─── Records supplied ───
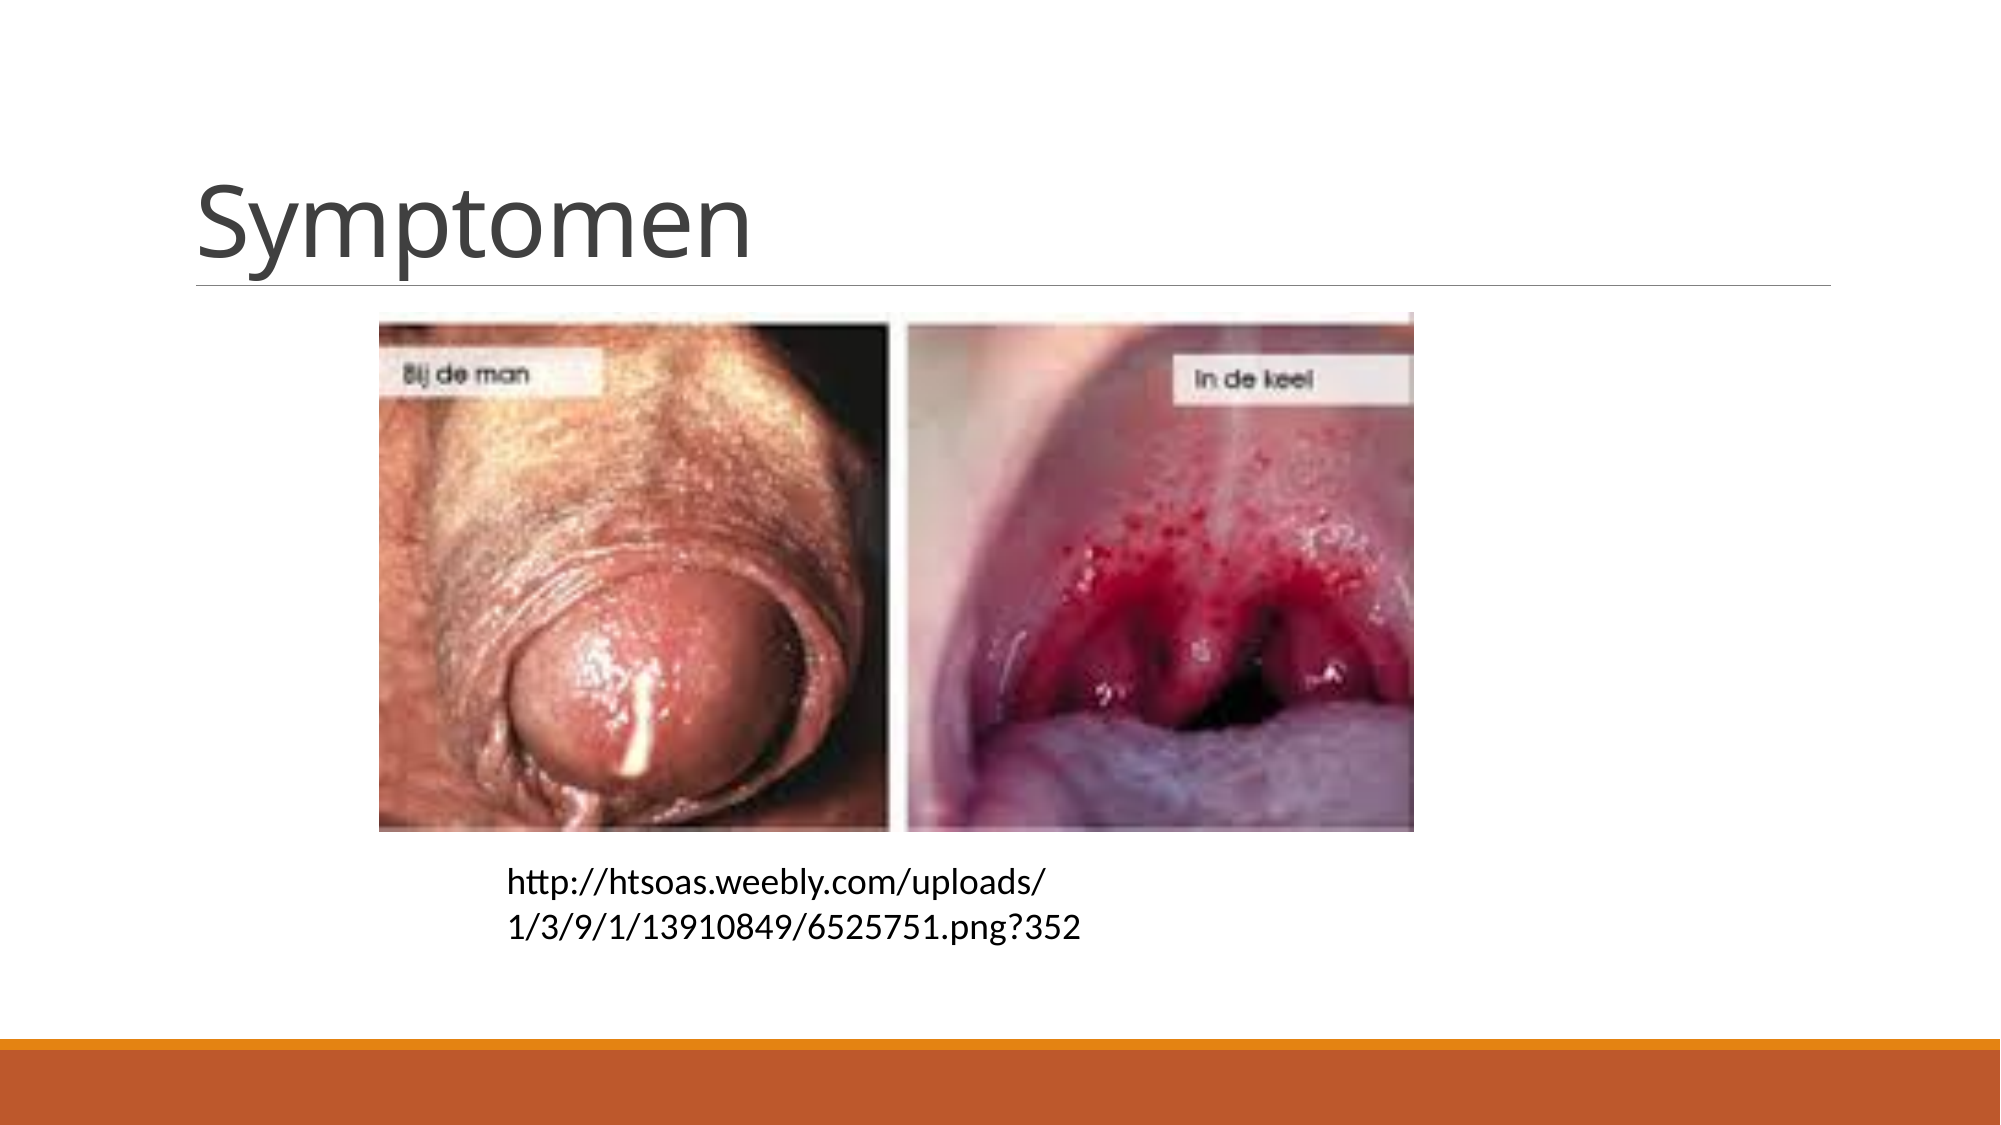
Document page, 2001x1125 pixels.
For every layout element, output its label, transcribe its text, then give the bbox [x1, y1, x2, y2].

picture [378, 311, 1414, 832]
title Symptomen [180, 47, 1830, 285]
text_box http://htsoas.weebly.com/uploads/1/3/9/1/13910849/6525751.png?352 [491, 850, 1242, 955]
───
Word for word, repeat the line holding "For every layout" and all lines after it through the end of the entries above.

> [Task response]
For every layout element, output its label, transcribe its text, then give the bbox [x1, y1, x2, y2].

picture [378, 311, 1414, 832]
title Symptomen [180, 47, 1830, 285]
text_box http://htsoas.weebly.com/uploads/1/3/9/1/13910849/6525751.png?352 [491, 850, 1242, 955]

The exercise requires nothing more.